**What you should do:** The response should be a faithful copy of every record, with nothing left out.

+-------+

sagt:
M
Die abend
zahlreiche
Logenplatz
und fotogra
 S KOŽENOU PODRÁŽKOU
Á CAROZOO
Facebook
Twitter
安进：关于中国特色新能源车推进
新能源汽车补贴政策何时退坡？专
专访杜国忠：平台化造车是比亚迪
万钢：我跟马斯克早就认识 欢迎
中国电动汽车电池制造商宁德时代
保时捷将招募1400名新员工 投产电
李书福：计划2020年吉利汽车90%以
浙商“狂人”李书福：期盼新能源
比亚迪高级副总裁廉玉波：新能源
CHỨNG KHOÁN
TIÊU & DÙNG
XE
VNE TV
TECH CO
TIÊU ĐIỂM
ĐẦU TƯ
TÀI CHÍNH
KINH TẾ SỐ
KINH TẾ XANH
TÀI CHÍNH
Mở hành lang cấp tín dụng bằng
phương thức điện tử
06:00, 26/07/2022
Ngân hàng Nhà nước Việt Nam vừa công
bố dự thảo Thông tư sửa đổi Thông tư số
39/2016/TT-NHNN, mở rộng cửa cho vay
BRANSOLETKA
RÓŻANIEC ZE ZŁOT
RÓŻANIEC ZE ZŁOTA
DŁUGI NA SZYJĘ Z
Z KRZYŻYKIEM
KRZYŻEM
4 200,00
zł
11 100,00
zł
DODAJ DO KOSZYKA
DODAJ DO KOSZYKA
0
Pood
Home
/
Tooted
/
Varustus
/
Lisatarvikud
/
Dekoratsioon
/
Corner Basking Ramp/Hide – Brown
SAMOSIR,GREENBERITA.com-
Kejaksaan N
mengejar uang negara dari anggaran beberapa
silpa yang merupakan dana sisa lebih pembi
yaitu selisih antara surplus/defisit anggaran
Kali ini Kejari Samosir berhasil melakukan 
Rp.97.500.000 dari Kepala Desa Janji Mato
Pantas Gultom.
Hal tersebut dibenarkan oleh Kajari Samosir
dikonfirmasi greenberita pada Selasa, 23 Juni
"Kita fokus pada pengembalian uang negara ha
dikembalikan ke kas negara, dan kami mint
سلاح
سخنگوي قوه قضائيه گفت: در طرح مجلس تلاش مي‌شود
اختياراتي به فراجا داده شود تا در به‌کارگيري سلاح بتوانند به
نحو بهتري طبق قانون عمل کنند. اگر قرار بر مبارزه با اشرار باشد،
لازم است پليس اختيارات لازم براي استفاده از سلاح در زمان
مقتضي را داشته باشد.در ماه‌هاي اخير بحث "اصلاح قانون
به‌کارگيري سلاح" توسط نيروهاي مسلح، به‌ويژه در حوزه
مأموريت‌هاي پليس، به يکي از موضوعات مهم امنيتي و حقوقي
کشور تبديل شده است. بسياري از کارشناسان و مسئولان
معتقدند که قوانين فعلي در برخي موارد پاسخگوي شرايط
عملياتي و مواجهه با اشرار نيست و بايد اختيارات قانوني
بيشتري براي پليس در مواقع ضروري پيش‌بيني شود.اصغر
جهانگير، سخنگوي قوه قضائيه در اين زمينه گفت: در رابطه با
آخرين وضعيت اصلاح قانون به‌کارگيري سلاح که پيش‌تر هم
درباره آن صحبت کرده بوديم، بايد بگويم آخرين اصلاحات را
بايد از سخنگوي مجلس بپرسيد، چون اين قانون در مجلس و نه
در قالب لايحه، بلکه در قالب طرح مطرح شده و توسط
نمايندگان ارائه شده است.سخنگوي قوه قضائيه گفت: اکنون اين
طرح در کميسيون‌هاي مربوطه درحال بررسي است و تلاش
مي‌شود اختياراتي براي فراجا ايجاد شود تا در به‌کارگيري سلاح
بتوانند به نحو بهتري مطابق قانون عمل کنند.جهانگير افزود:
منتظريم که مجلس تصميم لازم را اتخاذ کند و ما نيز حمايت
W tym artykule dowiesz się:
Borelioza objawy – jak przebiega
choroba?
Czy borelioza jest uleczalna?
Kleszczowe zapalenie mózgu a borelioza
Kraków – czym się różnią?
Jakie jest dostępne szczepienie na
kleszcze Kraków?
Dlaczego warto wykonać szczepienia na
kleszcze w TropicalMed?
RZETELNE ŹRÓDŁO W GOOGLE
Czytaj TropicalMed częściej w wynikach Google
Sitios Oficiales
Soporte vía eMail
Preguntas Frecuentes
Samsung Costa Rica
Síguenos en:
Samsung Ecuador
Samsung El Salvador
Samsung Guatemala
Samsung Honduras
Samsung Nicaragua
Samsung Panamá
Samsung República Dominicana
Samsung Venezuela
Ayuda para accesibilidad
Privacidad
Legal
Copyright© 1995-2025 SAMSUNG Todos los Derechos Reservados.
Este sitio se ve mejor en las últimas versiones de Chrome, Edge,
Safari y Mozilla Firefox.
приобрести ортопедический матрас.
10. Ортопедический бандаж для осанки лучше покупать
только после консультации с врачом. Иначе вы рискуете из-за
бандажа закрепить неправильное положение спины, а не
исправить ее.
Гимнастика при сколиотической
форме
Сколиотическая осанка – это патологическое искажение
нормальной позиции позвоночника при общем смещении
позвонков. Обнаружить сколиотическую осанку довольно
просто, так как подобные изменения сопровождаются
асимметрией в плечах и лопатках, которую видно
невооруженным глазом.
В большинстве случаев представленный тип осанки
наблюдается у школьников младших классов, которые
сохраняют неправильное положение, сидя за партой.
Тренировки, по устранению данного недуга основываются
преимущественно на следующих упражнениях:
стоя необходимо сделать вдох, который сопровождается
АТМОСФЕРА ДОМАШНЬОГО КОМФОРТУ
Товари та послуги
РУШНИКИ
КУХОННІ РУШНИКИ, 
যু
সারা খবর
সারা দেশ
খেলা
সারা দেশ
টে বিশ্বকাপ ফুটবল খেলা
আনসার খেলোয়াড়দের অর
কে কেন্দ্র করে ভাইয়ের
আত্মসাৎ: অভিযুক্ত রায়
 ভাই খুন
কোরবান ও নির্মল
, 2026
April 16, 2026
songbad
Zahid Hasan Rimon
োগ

+-------+

**Exercise answer:**
sagt:
M
Die abend
zahlreiche
Logenplatz
und fotogra
 S KOŽENOU PODRÁŽKOU
Á CAROZOO
Facebook
Twitter
安进：关于中国特色新能源车推进
新能源汽车补贴政策何时退坡？专
专访杜国忠：平台化造车是比亚迪
万钢：我跟马斯克早就认识 欢迎
中国电动汽车电池制造商宁德时代
保时捷将招募1400名新员工 投产电
李书福：计划2020年吉利汽车90%以
浙商“狂人”李书福：期盼新能源
比亚迪高级副总裁廉玉波：新能源
CHỨNG KHOÁN
TIÊU & DÙNG
XE
VNE TV
TECH CO
TIÊU ĐIỂM
ĐẦU TƯ
TÀI CHÍNH
KINH TẾ SỐ
KINH TẾ XANH
TÀI CHÍNH
Mở hành lang cấp tín dụng bằng
phương thức điện tử
06:00, 26/07/2022
Ngân hàng Nhà nước Việt Nam vừa công
bố dự thảo Thông tư sửa đổi Thông tư số
39/2016/TT-NHNN, mở rộng cửa cho vay
BRANSOLETKA
RÓŻANIEC ZE ZŁOT
RÓŻANIEC ZE ZŁOTA
DŁUGI NA SZYJĘ Z
Z KRZYŻYKIEM
KRZYŻEM
4 200,00
zł
11 100,00
zł
DODAJ DO KOSZYKA
DODAJ DO KOSZYKA
0
Pood
Home
/
Tooted
/
Varustus
/
Lisatarvikud
/
Dekoratsioon
/
Corner Basking Ramp/Hide – Brown
SAMOSIR,GREENBERITA.com-
Kejaksaan N
mengejar uang negara dari anggaran beberapa
silpa yang merupakan dana sisa lebih pembi
yaitu selisih antara surplus/defisit anggaran
Kali ini Kejari Samosir berhasil melakukan 
Rp.97.500.000 dari Kepala Desa Janji Mato
Pantas Gultom.
Hal tersebut dibenarkan oleh Kajari Samosir
dikonfirmasi greenberita pada Selasa, 23 Juni
"Kita fokus pada pengembalian uang negara ha
dikembalikan ke kas negara, dan kami mint
سلاح
سخنگوي قوه قضائيه گفت: در طرح مجلس تلاش مي‌شود
اختياراتي به فراجا داده شود تا در به‌کارگيري سلاح بتوانند به
نحو بهتري طبق قانون عمل کنند. اگر قرار بر مبارزه با اشرار باشد،
لازم است پليس اختيارات لازم براي استفاده از سلاح در زمان
مقتضي را داشته باشد.در ماه‌هاي اخير بحث "اصلاح قانون
به‌کارگيري سلاح" توسط نيروهاي مسلح، به‌ويژه در حوزه
مأموريت‌هاي پليس، به يکي از موضوعات مهم امنيتي و حقوقي
کشور تبديل شده است. بسياري از کارشناسان و مسئولان
معتقدند که قوانين فعلي در برخي موارد پاسخگوي شرايط
عملياتي و مواجهه با اشرار نيست و بايد اختيارات قانوني
بيشتري براي پليس در مواقع ضروري پيش‌بيني شود.اصغر
جهانگير، سخنگوي قوه قضائيه در اين زمينه گفت: در رابطه با
آخرين وضعيت اصلاح قانون به‌کارگيري سلاح که پيش‌تر هم
درباره آن صحبت کرده بوديم، بايد بگويم آخرين اصلاحات را
بايد از سخنگوي مجلس بپرسيد، چون اين قانون در مجلس و نه
در قالب لايحه، بلکه در قالب طرح مطرح شده و توسط
نمايندگان ارائه شده است.سخنگوي قوه قضائيه گفت: اکنون اين
طرح در کميسيون‌هاي مربوطه درحال بررسي است و تلاش
مي‌شود اختياراتي براي فراجا ايجاد شود تا در به‌کارگيري سلاح
بتوانند به نحو بهتري مطابق قانون عمل کنند.جهانگير افزود:
منتظريم که مجلس تصميم لازم را اتخاذ کند و ما نيز حمايت
W tym artykule dowiesz się:
Borelioza objawy – jak przebiega
choroba?
Czy borelioza jest uleczalna?
Kleszczowe zapalenie mózgu a borelioza
Kraków – czym się różnią?
Jakie jest dostępne szczepienie na
kleszcze Kraków?
Dlaczego warto wykonać szczepienia na
kleszcze w TropicalMed?
RZETELNE ŹRÓDŁO W GOOGLE
Czytaj TropicalMed częściej w wynikach Google
Sitios Oficiales
Soporte vía eMail
Preguntas Frecuentes
Samsung Costa Rica
Síguenos en:
Samsung Ecuador
Samsung El Salvador
Samsung Guatemala
Samsung Honduras
Samsung Nicaragua
Samsung Panamá
Samsung República Dominicana
Samsung Venezuela
Ayuda para accesibilidad
Privacidad
Legal
Copyright© 1995-2025 SAMSUNG Todos los Derechos Reservados.
Este sitio se ve mejor en las últimas versiones de Chrome, Edge,
Safari y Mozilla Firefox.
приобрести ортопедический матрас.
10. Ортопедический бандаж для осанки лучше покупать
только после консультации с врачом. Иначе вы рискуете из-за
бандажа закрепить неправильное положение спины, а не
исправить ее.
Гимнастика при сколиотической
форме
Сколиотическая осанка – это патологическое искажение
нормальной позиции позвоночника при общем смещении
позвонков. Обнаружить сколиотическую осанку довольно
просто, так как подобные изменения сопровождаются
асимметрией в плечах и лопатках, которую видно
невооруженным глазом.
В большинстве случаев представленный тип осанки
наблюдается у школьников младших классов, которые
сохраняют неправильное положение, сидя за партой.
Тренировки, по устранению данного недуга основываются
преимущественно на следующих упражнениях:
стоя необходимо сделать вдох, который сопровождается
АТМОСФЕРА ДОМАШНЬОГО КОМФОРТУ
Товари та послуги
РУШНИКИ
КУХОННІ РУШНИКИ, 
যু
সারা খবর
সারা দেশ
খেলা
সারা দেশ
টে বিশ্বকাপ ফুটবল খেলা
আনসার খেলোয়াড়দের অর
কে কেন্দ্র করে ভাইয়ের
আত্মসাৎ: অভিযুক্ত রায়
 ভাই খুন
কোরবান ও নির্মল
, 2026
April 16, 2026
songbad
Zahid Hasan Rimon
োগ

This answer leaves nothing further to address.